(INPUT DATA):
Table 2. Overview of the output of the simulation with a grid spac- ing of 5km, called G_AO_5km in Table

* * *

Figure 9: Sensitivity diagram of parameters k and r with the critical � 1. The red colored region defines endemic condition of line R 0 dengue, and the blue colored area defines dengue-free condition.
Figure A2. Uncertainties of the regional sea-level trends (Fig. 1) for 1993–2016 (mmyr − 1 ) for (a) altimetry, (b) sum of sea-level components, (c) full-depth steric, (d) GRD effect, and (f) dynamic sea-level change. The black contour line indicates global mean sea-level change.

...

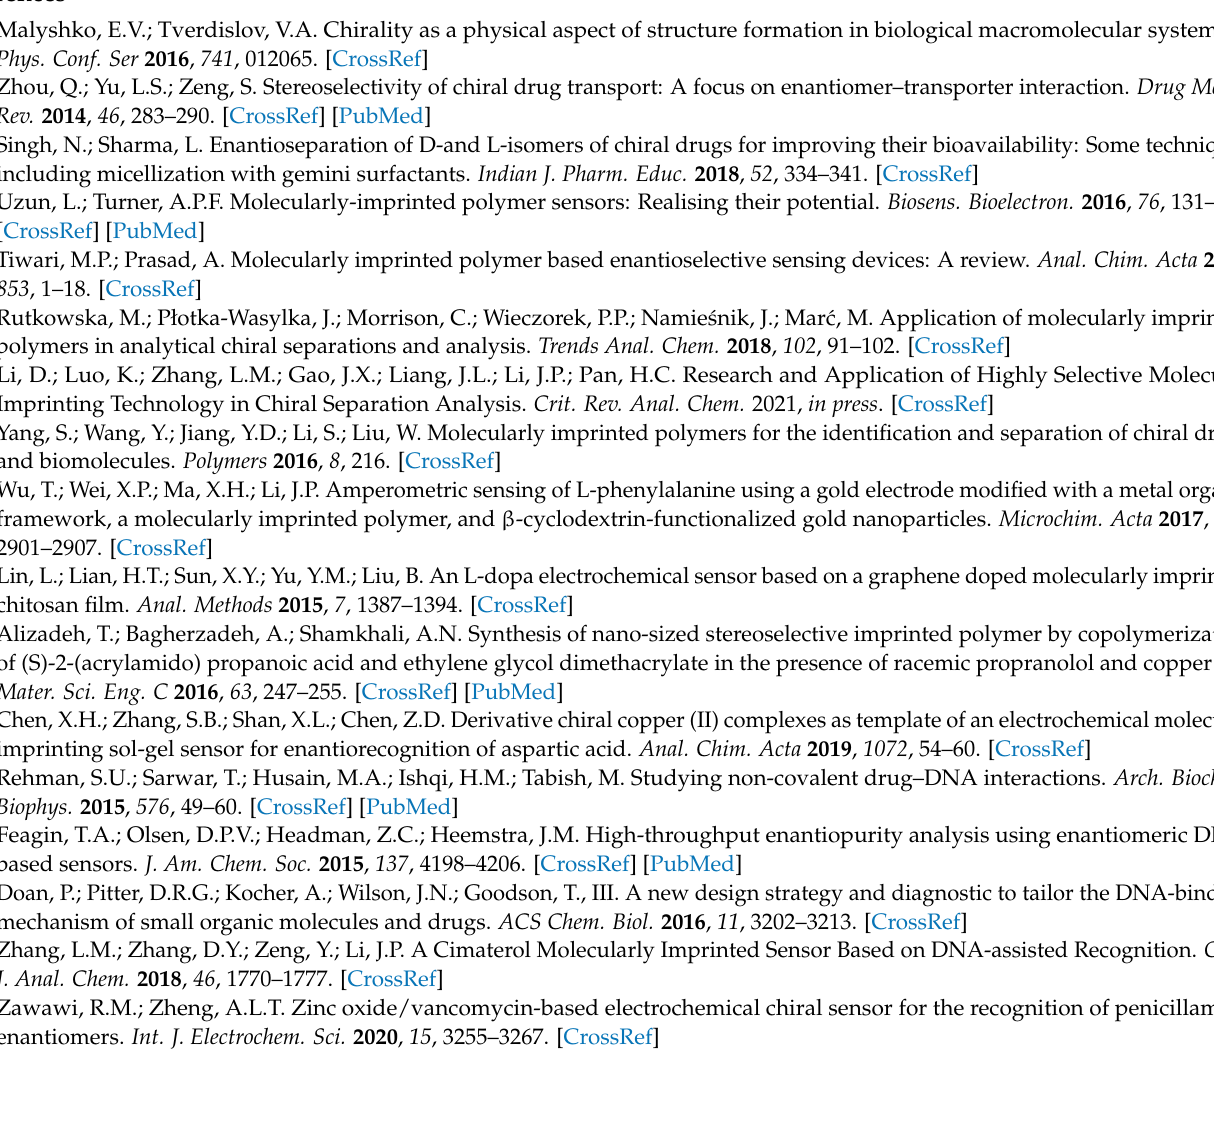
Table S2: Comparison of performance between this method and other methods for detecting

(TASK ITEM):
All lines above from the one containing "Figure 9: Sensitivity" to the one containing "Figure A2. Uncertainties" must be repeated exactly, both lines included, and no others.

(RESULT):
Figure 9: Sensitivity diagram of parameters k and r with the critical � 1. The red colored region defines endemic condition of line R 0 dengue, and the blue colored area defines dengue-free condition.
Figure A2. Uncertainties of the regional sea-level trends (Fig. 1) for 1993–2016 (mmyr − 1 ) for (a) altimetry, (b) sum of sea-level components, (c) full-depth steric, (d) GRD effect, and (f) dynamic sea-level change. The black contour line indicates global mean sea-level change.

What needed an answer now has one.